Harris, Coney Island Residents Take On Violence In The Neighborhood

Convening over a continental breakfast, Assemblymember Pamela Harris (D-Coney Island, Bay Ridge) and about 130 Coney Island community members and activists came together Saturday morning at P.S. 329 on West 30th Street to form a sense of community and educate the public about anti-violence involvement and progress.

The Step Up Project teamed up with their umbrella organization, The Coney Island Anti-Violence Collaborative and came together to eat, create fellowship and build positivity, said Mathylde Frontus, Coney Island community member and Executive Director of Urban Neighborhood Services (UNS).

Coney Island residents get together to talk about curbing violence in the neighborhood. Photo by Patricia Nieberg

According to Frontus, the history of Coney Island is bittersweet with warmth of the people in the community, but darkened by “the perpetual gun violence that [Coney Islanders] have lived in the shadow of.”

As a community, Frontus wants to work with the 50,000 households that make up Coney Island. With such a concentrated amount of people Frontus noted, “The gun violence has been disproportionate to the amount of people that live here.”

Acting on the ground, sharing stories of those affected by gun violence and being straightforward about the issues have been key to starting the conversation.

“People always say, ‘Wow I’ve never had someone quite say that. I’ve never been in a space where people were explicitly presenting it in this manner.’ ” Frontus said. “We’re trying to raise consciousness.”

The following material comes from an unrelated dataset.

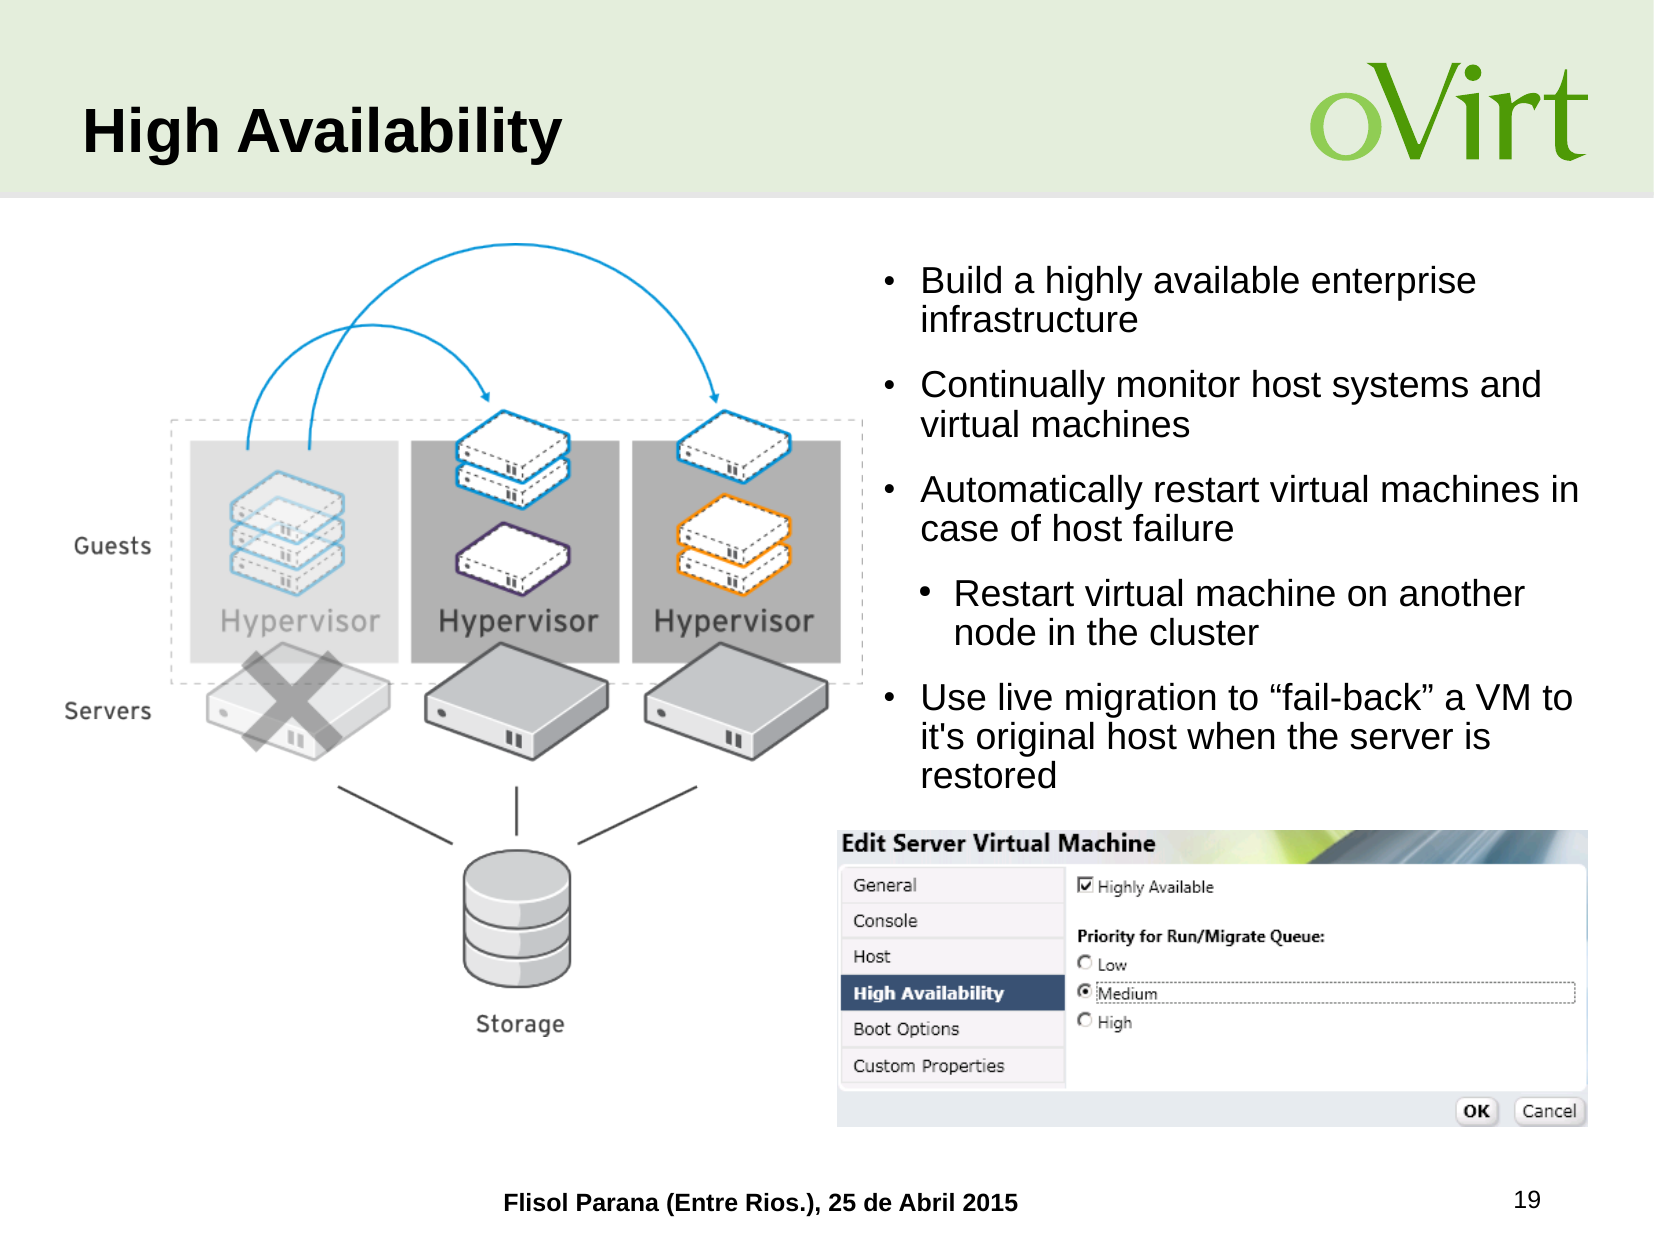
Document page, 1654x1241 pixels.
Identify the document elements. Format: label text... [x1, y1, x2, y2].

picture [65, 243, 1588, 1127]
text_box Build a highly available enterprise infrastructure Continually monitor host systems and virtual machines Automatically restart virtual machines in case of host failure Restart virtual machine on another node in the cluster Use live migration to “fail-back” a VM to it's original host when the server is restored [868, 255, 1627, 804]
title High Availability [82, 37, 1571, 226]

The first hour consisted of a breakfast in the elementary school’s cafeteria and followed with speeches from board members, active community members and the ability for audience members to voice their ideas or concerns.

The program promoted spreading information about these organizations, having conversations at home and reaching out to the younger generations.

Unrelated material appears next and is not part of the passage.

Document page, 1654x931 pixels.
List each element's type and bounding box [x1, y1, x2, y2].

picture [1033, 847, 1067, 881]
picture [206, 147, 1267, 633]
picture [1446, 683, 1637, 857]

The Collaborative plans to begin academy classes directed at young boys and teenagers from 12-18.  She hopes to use past incidents as case studies with news clippings, videos and speakers to have open and honest discussions.

Assembly Member Pamela Harris

Harris, who grew up in Coney Island, also addressed the younger audience. As the first elected African-American from the district, Harris reminded them that similar to her, their roots in Coney Island are part of their future success.

“Out of everybody here, how many of you are ‘gonna’ make it?” she asked.

The youngsters chanted “me,” adding to the community morale in the room.

Coordinator for the Step up Project, Ronald Stewart, also referred to as “Brother Ron” within the community, said that the project’s influence has had a good impact with a significant decrease in gun-violence events for the last nine months.

“Violence is happening while we are speaking,” said Brother Ron. “This is our home. You have to be involved.”

The entirety of the event ended with a message for the members of the 11224 zip code community to start being more active in their daily lives.

“[These events] happen in our own backyard and that carries a level of shame,” said Frontus. “Please don’t sit back.”

In addition to this event, The Coney Island Anti-Violence Collaborative has monthly meetings at Liberation High School and anti-violence learning academy classes.